Time to market is another glaring difference between the two industries. Publishing is relatively fast and there are few barriers to entry. At Oceanview, we like to contract each titles one year in advance of the pub date because it gives us time for copyediting and proofreading. More importantly, it gives us the opportunity to get advance reading copies out in plenty of time for long-lead reviewers and to get the titles in our catalogue so that we can start amassing preorders. With pharmaceuticals, by contrast, the time to market can span years (in many cases more than a decade), with R&D and extensive regulatory review. And during that period, development costs run into the billions of dollars.

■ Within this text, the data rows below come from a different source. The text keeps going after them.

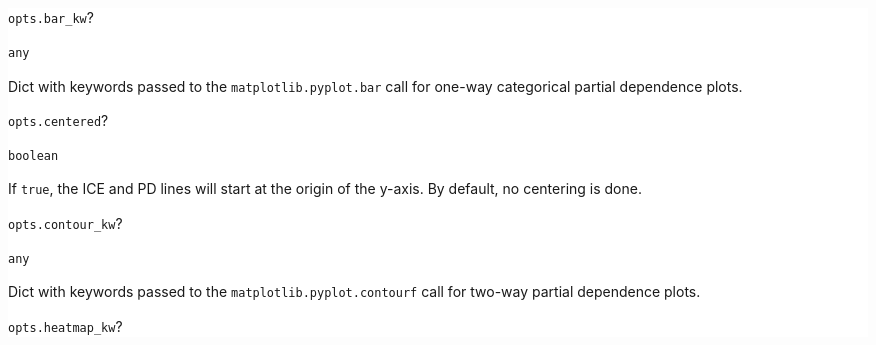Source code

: </td>
</tr>
<tr>
<td>

`opts.bar_kw`?

</td>
<td>

`any`

</td>
<td>

Dict with keywords passed to the `matplotlib.pyplot.bar` call for one-way categorical partial dependence plots.

</td>
</tr>
<tr>
<td>

`opts.centered`?

</td>
<td>

`boolean`

</td>
<td>

If `true`, the ICE and PD lines will start at the origin of the y-axis. By default, no centering is done.

</td>
</tr>
<tr>
<td>

`opts.contour_kw`?

</td>
<td>

`any`

</td>
<td>

Dict with keywords passed to the `matplotlib.pyplot.contourf` call for two-way partial dependence plots.

</td>
</tr>
<tr>
<td>

`opts.heatmap_kw`?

What about pricing? In publishing, setting prices was straightforward up until a few years ago. Now, with e-books, pricing is all over the place. In the pharmaceutical industry, pricing is an entirely different story. The billions of research dollars that go into the development of new treatments can mean astronomical prices for new, innovative drugs. Patent lives are short, and the prices decrease once a drug goes off patent.

Marketing is another important area where publishing and pharmaceuticals differ. Here, pharmaceuticals have an advantage. If a doctor prescribes a medication for a patient, the patient generally takes it. In publishing, we, the publisher, try to convince the public to buy and read our books. We use advertising, social media, author events, promotional pricing, and whatever else we can think of to attract readers. There is no doctor saying, “Take this medicine... or else.” Drugs save lives. Books make life more enjoyable.

For us, the similarities between our two careers are more important than the differences: in both, we have had great satisfaction when products succeed and the opportunity to meet many terrific and dedicated people.

Bob Gussin is the CEO and cofounder of Oceanview Publishing, and the retired chief scientific officer of Johnson & Johnson.